Equestrian Display Horses: The Best Breeds for this Discipline
When it comes to costumed shows, there’s one group of horses that comes up again and again – that is, the Iberian breeds. Gorgeous Lusitanos and PRE horses have the steady character, eye-catching beauty and presence that thrills an audience. They are intelligent horses too, learning quickly and contributing their own charisma to each event. Breeds such as the Friesian and the recently created Warlander are also much in demand for equestrian display work. Friesians are a good choice for carriage work in the show ring. Many pony breeds, such as Shetlands, are highly intelligent and make great performers, particularly at liberty.
Equestrian Display Horses in Equestrianism
Modern equestrian displays, quadrilles and shows have their roots in circus equestrian acts, which are not of ancient origin, but in fact, were invented in the eighteenth century by skilled performers, such as Philip Astley. It was often former military men who were excellent horse riders, such as Astley, who established displays of riding skill in either outdoor or indoor arenas in front of a paying audience. Much of what is now associated with the traditional circus, such as the size of the ring in which the acts perform, is attributed to Astley. Cultures with a strong equestrian tradition, such as the Cossacks, were also famous for their athletic riding displays and many of them found a natural home in the circus ring.

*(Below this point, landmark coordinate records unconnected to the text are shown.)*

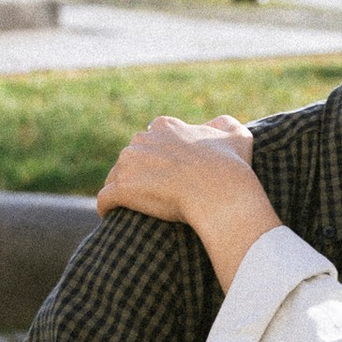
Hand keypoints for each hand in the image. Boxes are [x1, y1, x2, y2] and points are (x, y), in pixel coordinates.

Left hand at [95, 113, 280, 283]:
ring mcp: (129, 163)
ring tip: (130, 208)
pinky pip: (104, 198)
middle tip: (148, 192)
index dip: (157, 155)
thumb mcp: (237, 136)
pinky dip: (106, 207)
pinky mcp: (122, 188)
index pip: (151, 137)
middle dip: (136, 171)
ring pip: (115, 176)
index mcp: (165, 127)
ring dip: (121, 190)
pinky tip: (111, 216)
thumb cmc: (231, 167)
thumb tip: (215, 124)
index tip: (163, 171)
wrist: (219, 192)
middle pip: (131, 156)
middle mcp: (142, 139)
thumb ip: (224, 125)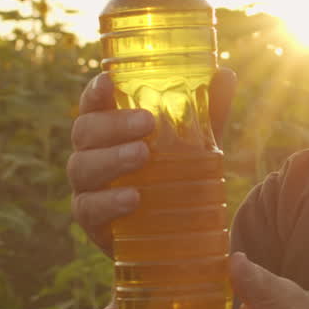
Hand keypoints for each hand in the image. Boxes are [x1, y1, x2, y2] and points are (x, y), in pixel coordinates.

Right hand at [67, 69, 236, 253]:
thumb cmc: (173, 176)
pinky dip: (110, 201)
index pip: (93, 104)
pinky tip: (132, 198)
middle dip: (114, 125)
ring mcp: (87, 188)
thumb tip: (225, 73)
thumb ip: (208, 111)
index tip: (108, 80)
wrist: (171, 235)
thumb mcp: (195, 144)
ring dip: (112, 159)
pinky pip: (90, 208)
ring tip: (143, 155)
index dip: (95, 91)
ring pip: (83, 167)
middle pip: (85, 132)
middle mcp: (90, 154)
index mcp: (108, 130)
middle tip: (146, 123)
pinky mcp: (91, 221)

For circus liberty work, traditionally Arab and half-Arab horses were used, as well as ponies. The ponies often had eye-catching coat colourings, such as spotted, palomino or black and white. Display or show horses may specialise in one set of skills or be multi-talented performance horses. The Iberian breeds often appear in displays of traditional Iberian horsemanship, such as garrocha and classical dressage. A good performance horse will learn to work in a broad range of unusual theatrical conditions, including under bright spotlights, with loud music, and possibly the use of fire or explosions. They are usually trained to perform at least some of the haute école movements and to accept riders wearing a variety of costumes. They will also often be confident with riders using weapons, such as swords, lances, or bows, moving around on the saddle, or even hanging off it! An experienced show horse is an integral part of every professional display team and the younger horses learn their confidence from the older ones. Horse enthusiasts don’t have to be professionals to enjoy a bit of showmanship. Anyone can have fun teaching their horses some of the more basic skills!